Scottish Athletics does allow non-binary athletes to compete in men's competition.

Transgender rights has been a dominant talking point in the UK recently ©Getty Images
Transgender rights has been a dominant talking point in the UK recently ©Getty Images

The UKA Transgender Project Group recommended sporting exemptions in Section 195 of the 2010 Equality Act and the 2004 Gender Recognition Act.

Due to the repeal of sporting exemption in the Gender Recognition Act in 2010, UKA says it cannot "lawfully exclude trans women in possession of a gender recognition certificate" - a legal document that recognises that trans women are female - administratively and legally.

The EHRC said it was concerned by UK Athletics' interpretation of the sporting exemption.

The first part of Section 195 said an exclusion can be made where an activity is "affected by gender".

"A gender-affected activity is a sport, game or other activity of a competitive nature in circumstances in which the physical strength, stamina or physique of average persons of one sex would put them at a disadvantage compared to average persons of the other sex as competitors in events involving the activity," reads Section 195.

The second part said discrimination on the grounds of gender reassignment is allowed on the basis of fair competition and the safety of competitors.

"We reached out to UK Athletics and offered to discuss the legal advice underpinning their statement," added the EHRC.

"We are disappointed that they have chosen to publicise their inaccurate advice and we would urge all organisations to consult our website which explains equality law and how it relates to these issues."

DSD athlete Caster Semenya is one athlete affected by the latest new World Athletics rules ©Getty Images
DSD athlete Caster Semenya is one athlete affected by the latest new World Athletics rules ©Getty Images

Others have expressed concerns that amendments to the Equality Act could set a precedent for regressing rights for transgender people.

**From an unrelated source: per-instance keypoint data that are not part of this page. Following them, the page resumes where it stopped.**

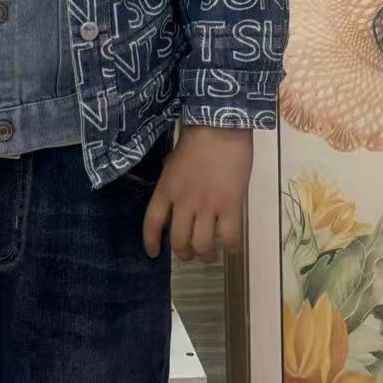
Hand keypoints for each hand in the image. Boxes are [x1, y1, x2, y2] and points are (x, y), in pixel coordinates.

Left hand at [143, 126, 252, 262]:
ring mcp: (208, 206)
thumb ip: (172, 182)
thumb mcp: (173, 161)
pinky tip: (232, 247)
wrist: (221, 126)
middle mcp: (184, 203)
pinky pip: (230, 237)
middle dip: (184, 254)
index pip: (152, 224)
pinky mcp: (231, 206)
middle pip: (179, 242)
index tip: (153, 254)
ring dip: (205, 256)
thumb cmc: (197, 139)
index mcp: (166, 190)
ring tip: (210, 255)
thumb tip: (174, 195)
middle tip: (191, 255)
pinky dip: (231, 247)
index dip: (151, 242)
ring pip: (202, 246)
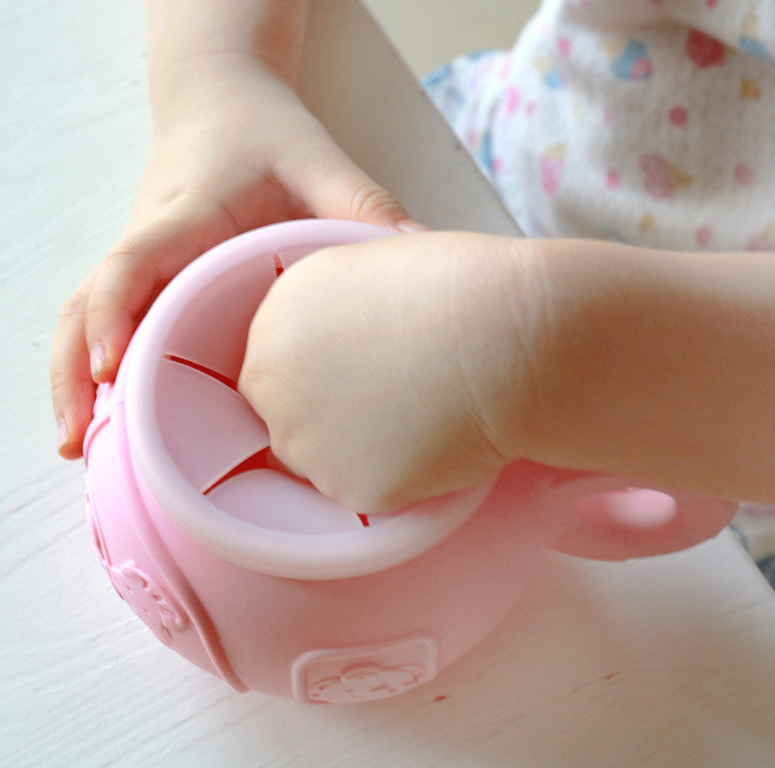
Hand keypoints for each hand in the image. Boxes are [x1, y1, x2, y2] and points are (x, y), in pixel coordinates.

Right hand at [50, 53, 421, 457]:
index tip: (111, 366)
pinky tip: (103, 422)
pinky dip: (90, 367)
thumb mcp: (319, 160)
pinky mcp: (144, 278)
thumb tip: (422, 260)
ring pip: (79, 319)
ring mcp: (139, 262)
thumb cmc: (263, 131)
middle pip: (81, 307)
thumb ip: (365, 206)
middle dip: (72, 373)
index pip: (131, 264)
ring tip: (75, 447)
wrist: (219, 97)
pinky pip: (102, 321)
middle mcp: (147, 242)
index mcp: (183, 216)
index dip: (112, 313)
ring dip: (69, 380)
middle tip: (77, 441)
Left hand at [239, 231, 536, 512]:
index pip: (273, 367)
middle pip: (285, 418)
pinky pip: (367, 493)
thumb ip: (333, 306)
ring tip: (420, 416)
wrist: (501, 337)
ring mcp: (306, 444)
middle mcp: (272, 385)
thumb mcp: (370, 266)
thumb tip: (340, 330)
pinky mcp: (349, 490)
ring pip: (322, 463)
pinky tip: (436, 442)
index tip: (359, 370)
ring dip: (359, 450)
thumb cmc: (455, 288)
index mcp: (274, 321)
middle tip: (392, 399)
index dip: (319, 372)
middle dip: (329, 414)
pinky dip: (400, 477)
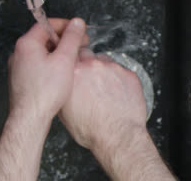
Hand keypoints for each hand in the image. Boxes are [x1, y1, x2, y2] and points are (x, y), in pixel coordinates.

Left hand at [8, 18, 86, 120]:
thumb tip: (77, 23)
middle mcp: (19, 53)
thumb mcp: (65, 59)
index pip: (47, 24)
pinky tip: (61, 75)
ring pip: (41, 52)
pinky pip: (38, 65)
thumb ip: (72, 38)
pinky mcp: (21, 80)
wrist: (30, 117)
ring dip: (58, 53)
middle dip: (64, 40)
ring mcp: (18, 67)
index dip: (66, 25)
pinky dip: (51, 65)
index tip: (78, 30)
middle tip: (79, 46)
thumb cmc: (45, 91)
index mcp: (27, 44)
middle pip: (44, 37)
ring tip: (73, 61)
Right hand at [59, 50, 174, 179]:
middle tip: (90, 79)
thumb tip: (62, 86)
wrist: (118, 136)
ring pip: (105, 61)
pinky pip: (121, 70)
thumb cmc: (92, 129)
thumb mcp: (64, 112)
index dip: (72, 61)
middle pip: (87, 54)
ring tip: (105, 88)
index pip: (70, 54)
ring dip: (104, 70)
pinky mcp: (129, 74)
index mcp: (74, 73)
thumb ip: (62, 91)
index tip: (74, 66)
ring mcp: (112, 68)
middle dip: (87, 63)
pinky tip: (117, 93)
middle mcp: (92, 66)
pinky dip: (119, 79)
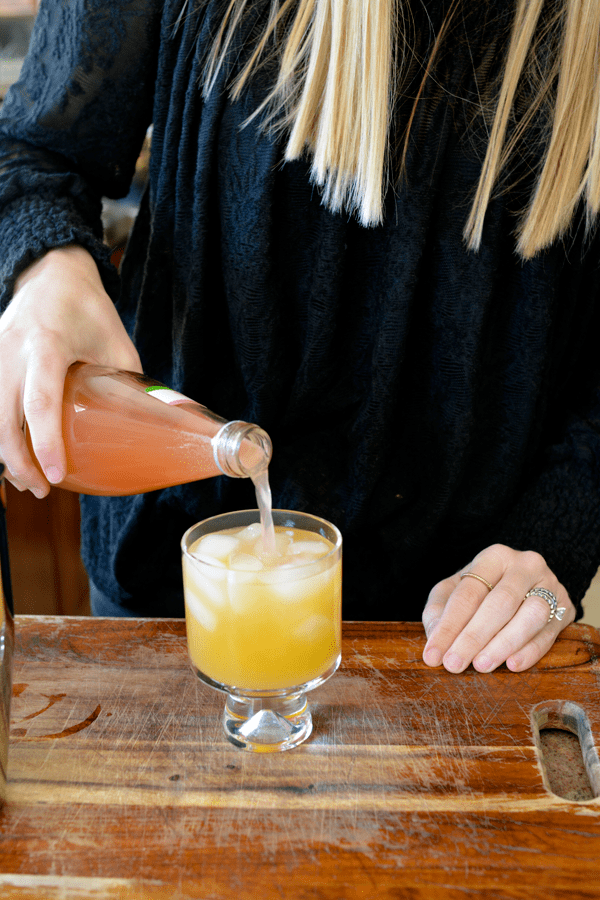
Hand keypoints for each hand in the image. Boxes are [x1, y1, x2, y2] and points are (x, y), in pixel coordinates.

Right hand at [0, 245, 141, 496]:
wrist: (49, 272)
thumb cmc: (88, 308)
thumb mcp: (117, 342)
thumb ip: (128, 383)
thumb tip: (151, 428)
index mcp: (47, 344)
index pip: (40, 401)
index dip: (46, 443)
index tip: (58, 477)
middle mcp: (12, 351)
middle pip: (2, 420)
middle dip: (19, 463)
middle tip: (44, 489)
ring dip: (5, 456)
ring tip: (31, 482)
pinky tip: (15, 457)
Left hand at [421, 544, 575, 672]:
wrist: (523, 584)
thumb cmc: (480, 589)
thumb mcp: (453, 590)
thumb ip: (439, 611)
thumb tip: (435, 641)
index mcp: (493, 556)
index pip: (468, 593)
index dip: (449, 625)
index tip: (433, 654)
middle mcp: (525, 566)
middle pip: (500, 602)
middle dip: (473, 637)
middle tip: (454, 664)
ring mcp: (550, 585)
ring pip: (531, 615)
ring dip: (503, 644)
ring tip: (481, 666)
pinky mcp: (565, 608)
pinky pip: (549, 632)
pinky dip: (530, 651)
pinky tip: (511, 665)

"Athletics is an incredibly inclusive sport and we want it to be a welcoming environment for all to enjoy competing in," said UKA chair Ian Beattie.

"I cannot think of another sport that encompasses such a diverse community and it is something to be proud of. 

"At the same time, we also have a duty to ensure fairness in competition in the women's category.

"The statement we are issuing today demonstrates the challenge UKA and other sporting governing bodies are faced with at this time. 

"Therefore we are calling for a change in legislation that will provide clarity for all and ensure the women's category can be lawfully reserved for female at birth competitors.

"We would appeal to all those engaged in this discussion online to share their thoughts in a way that is respectful of the differing opinions and sensitive nature of the debate." 

Former British sprinter James Ellington had called national team team-mate Will Grimsey "a weasel", after the high jumper had called Ellington's tweets "vile" over the subject.

Recent legislation requests come weeks after the United Kingdom Government vetoed the Scottish Parliament's new gender recognition reform legislation, which would reduce the period from two years to three months that a transgender person needs to live as their recognised gender before applying for a gender recognition certificate.

It was the first incident of the UK Government invoking Section 35 of the 1998 Scotland Act.